"""
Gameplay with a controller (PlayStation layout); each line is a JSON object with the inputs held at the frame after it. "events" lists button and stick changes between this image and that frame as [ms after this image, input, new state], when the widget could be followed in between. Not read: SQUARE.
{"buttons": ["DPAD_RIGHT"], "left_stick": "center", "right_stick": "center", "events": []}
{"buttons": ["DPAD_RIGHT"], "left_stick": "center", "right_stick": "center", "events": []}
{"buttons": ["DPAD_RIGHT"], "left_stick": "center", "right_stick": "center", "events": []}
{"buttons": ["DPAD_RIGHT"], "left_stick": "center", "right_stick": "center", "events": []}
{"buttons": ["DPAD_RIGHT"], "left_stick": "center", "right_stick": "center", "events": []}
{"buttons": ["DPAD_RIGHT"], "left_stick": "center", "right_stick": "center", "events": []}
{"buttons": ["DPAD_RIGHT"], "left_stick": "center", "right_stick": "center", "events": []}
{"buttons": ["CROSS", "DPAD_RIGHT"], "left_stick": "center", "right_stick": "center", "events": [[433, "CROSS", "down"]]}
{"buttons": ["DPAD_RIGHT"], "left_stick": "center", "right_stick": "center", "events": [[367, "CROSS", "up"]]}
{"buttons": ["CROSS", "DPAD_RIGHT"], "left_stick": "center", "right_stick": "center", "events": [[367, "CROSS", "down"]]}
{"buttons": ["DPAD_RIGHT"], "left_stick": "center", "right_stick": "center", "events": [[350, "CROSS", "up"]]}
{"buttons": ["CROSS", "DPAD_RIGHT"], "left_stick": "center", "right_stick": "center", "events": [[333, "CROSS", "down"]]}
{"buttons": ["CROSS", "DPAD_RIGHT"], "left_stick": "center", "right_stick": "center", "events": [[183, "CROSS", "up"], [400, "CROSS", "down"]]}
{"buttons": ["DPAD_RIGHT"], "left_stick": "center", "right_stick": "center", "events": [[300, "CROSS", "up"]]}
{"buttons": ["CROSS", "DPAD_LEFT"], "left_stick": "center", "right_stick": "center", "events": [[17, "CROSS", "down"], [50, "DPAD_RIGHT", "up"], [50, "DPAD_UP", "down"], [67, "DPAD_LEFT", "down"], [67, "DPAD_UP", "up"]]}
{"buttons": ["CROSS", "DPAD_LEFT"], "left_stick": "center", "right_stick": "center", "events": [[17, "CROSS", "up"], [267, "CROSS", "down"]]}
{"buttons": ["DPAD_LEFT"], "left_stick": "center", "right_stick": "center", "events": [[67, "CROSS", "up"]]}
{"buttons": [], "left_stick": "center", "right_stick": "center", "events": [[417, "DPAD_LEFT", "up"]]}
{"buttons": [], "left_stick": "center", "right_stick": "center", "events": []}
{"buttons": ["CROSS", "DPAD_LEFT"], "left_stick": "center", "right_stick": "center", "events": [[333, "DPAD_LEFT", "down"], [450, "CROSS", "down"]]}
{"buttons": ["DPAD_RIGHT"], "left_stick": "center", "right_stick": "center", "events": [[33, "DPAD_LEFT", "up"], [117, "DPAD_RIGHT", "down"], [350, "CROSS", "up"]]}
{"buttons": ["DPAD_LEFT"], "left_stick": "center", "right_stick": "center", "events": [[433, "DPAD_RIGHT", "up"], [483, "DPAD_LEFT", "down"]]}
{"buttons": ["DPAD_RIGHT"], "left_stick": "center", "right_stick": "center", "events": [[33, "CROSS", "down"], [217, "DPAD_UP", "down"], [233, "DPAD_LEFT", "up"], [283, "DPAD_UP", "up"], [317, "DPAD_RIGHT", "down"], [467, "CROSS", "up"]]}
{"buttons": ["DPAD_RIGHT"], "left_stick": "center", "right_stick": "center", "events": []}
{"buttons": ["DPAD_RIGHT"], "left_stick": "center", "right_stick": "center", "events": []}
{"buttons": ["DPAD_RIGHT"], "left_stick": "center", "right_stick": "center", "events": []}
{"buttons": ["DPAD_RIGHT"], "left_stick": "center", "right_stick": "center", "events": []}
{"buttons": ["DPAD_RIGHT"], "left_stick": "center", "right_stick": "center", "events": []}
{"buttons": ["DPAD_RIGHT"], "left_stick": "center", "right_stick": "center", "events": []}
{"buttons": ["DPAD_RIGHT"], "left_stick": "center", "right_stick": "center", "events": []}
"""
▶ [YOUR GOAL]:
Your answer must be every record above, repeated exactly.

▶ [RESPONSE FOR THIS EXERCISE]:
Gameplay with a controller (PlayStation layout); each line is a JSON object with the inputs held at the frame after it. "events" lists button and stick changes between this image and that frame as [ms after this image, input, new state], when the widget could be followed in between. Not read: SQUARE.
{"buttons": ["DPAD_RIGHT"], "left_stick": "center", "right_stick": "center", "events": []}
{"buttons": ["DPAD_RIGHT"], "left_stick": "center", "right_stick": "center", "events": []}
{"buttons": ["DPAD_RIGHT"], "left_stick": "center", "right_stick": "center", "events": []}
{"buttons": ["DPAD_RIGHT"], "left_stick": "center", "right_stick": "center", "events": []}
{"buttons": ["DPAD_RIGHT"], "left_stick": "center", "right_stick": "center", "events": []}
{"buttons": ["DPAD_RIGHT"], "left_stick": "center", "right_stick": "center", "events": []}
{"buttons": ["DPAD_RIGHT"], "left_stick": "center", "right_stick": "center", "events": []}
{"buttons": ["CROSS", "DPAD_RIGHT"], "left_stick": "center", "right_stick": "center", "events": [[433, "CROSS", "down"]]}
{"buttons": ["DPAD_RIGHT"], "left_stick": "center", "right_stick": "center", "events": [[367, "CROSS", "up"]]}
{"buttons": ["CROSS", "DPAD_RIGHT"], "left_stick": "center", "right_stick": "center", "events": [[367, "CROSS", "down"]]}
{"buttons": ["DPAD_RIGHT"], "left_stick": "center", "right_stick": "center", "events": [[350, "CROSS", "up"]]}
{"buttons": ["CROSS", "DPAD_RIGHT"], "left_stick": "center", "right_stick": "center", "events": [[333, "CROSS", "down"]]}
{"buttons": ["CROSS", "DPAD_RIGHT"], "left_stick": "center", "right_stick": "center", "events": [[183, "CROSS", "up"], [400, "CROSS", "down"]]}
{"buttons": ["DPAD_RIGHT"], "left_stick": "center", "right_stick": "center", "events": [[300, "CROSS", "up"]]}
{"buttons": ["CROSS", "DPAD_LEFT"], "left_stick": "center", "right_stick": "center", "events": [[17, "CROSS", "down"], [50, "DPAD_RIGHT", "up"], [50, "DPAD_UP", "down"], [67, "DPAD_LEFT", "down"], [67, "DPAD_UP", "up"]]}
{"buttons": ["CROSS", "DPAD_LEFT"], "left_stick": "center", "right_stick": "center", "events": [[17, "CROSS", "up"], [267, "CROSS", "down"]]}
{"buttons": ["DPAD_LEFT"], "left_stick": "center", "right_stick": "center", "events": [[67, "CROSS", "up"]]}
{"buttons": [], "left_stick": "center", "right_stick": "center", "events": [[417, "DPAD_LEFT", "up"]]}
{"buttons": [], "left_stick": "center", "right_stick": "center", "events": []}
{"buttons": ["CROSS", "DPAD_LEFT"], "left_stick": "center", "right_stick": "center", "events": [[333, "DPAD_LEFT", "down"], [450, "CROSS", "down"]]}
{"buttons": ["DPAD_RIGHT"], "left_stick": "center", "right_stick": "center", "events": [[33, "DPAD_LEFT", "up"], [117, "DPAD_RIGHT", "down"], [350, "CROSS", "up"]]}
{"buttons": ["DPAD_LEFT"], "left_stick": "center", "right_stick": "center", "events": [[433, "DPAD_RIGHT", "up"], [483, "DPAD_LEFT", "down"]]}
{"buttons": ["DPAD_RIGHT"], "left_stick": "center", "right_stick": "center", "events": [[33, "CROSS", "down"], [217, "DPAD_UP", "down"], [233, "DPAD_LEFT", "up"], [283, "DPAD_UP", "up"], [317, "DPAD_RIGHT", "down"], [467, "CROSS", "up"]]}
{"buttons": ["DPAD_RIGHT"], "left_stick": "center", "right_stick": "center", "events": []}
{"buttons": ["DPAD_RIGHT"], "left_stick": "center", "right_stick": "center", "events": []}
{"buttons": ["DPAD_RIGHT"], "left_stick": "center", "right_stick": "center", "events": []}
{"buttons": ["DPAD_RIGHT"], "left_stick": "center", "right_stick": "center", "events": []}
{"buttons": ["DPAD_RIGHT"], "left_stick": "center", "right_stick": "center", "events": []}
{"buttons": ["DPAD_RIGHT"], "left_stick": "center", "right_stick": "center", "events": []}
{"buttons": ["DPAD_RIGHT"], "left_stick": "center", "right_stick": "center", "events": []}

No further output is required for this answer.